Le président du Pays avait d’abord pensé ouvrir un centre de désintoxication sur un atoll. Il a parlé de Anuanuraro à l’antenne de Radio 1 alors qu’il était l’invité de la rédaction, tout en reconnaissant les difficultés que ce projet pose. Et donc en attendant, le Pays va soutenir des actions associatives comme celle de Stanley Paie-Ellis. Il assure que ce projet sera financé, notamment grâce aux 250 millions de francs consacrés à la lutte contre l’ice, votés lors du premier collectif budgétaire de l’année. 

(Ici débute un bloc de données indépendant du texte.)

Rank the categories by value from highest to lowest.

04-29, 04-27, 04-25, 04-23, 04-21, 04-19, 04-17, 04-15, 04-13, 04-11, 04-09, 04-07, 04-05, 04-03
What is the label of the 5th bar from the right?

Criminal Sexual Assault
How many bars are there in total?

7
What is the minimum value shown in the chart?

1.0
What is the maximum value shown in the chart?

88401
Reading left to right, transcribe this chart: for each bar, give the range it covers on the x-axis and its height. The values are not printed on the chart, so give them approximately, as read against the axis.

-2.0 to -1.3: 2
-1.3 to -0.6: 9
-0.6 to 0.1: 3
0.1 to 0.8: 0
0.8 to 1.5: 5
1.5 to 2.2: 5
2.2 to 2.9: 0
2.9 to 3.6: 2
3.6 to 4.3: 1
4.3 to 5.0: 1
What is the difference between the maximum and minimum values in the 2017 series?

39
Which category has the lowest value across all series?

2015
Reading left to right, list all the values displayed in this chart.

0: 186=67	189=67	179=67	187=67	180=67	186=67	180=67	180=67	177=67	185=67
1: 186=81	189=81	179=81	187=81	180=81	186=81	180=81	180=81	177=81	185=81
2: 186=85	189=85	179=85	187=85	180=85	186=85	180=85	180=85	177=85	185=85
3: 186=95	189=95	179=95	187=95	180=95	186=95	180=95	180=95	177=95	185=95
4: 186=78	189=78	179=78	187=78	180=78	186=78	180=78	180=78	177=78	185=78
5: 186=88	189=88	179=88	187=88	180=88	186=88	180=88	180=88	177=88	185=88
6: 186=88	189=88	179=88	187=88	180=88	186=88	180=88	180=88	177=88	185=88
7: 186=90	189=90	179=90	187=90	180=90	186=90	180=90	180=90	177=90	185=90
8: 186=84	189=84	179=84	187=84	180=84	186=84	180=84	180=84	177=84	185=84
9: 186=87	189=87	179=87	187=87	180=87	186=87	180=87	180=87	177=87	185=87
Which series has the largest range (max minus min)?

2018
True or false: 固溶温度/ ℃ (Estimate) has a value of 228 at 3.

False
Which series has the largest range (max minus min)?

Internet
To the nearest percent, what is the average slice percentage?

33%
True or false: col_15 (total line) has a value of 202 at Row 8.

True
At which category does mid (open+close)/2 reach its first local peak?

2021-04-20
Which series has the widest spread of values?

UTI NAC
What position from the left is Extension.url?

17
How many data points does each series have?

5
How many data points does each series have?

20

« C’est un projet encore pour l’instant, qui devrait se faire normalement cette année. Ça fait partie des opérations qu’on prévoit de financer avec le budget déjà inscrit pour 2025. Ensuite il faudra tirer les leçons, c’est une première donc il faudra voir comment ça se passe et essayer ensuite d’améliorer les process. Peut-être de le répliquer ou de le faire à plus grande échelle, ça va dépendre des résultats de la première session », a-t-il expliqué.

Est-ce que cela suffira à la procureure de la République ? Solène Belaouar avait répondu au président du Pays sur la « défaillance » de l’État concernant la lutte contre les trafiquants. Elle estimait que le Pays devait aussi se montrer à la hauteur en renforçant la prévention et en mettant en place un centre de désintoxication.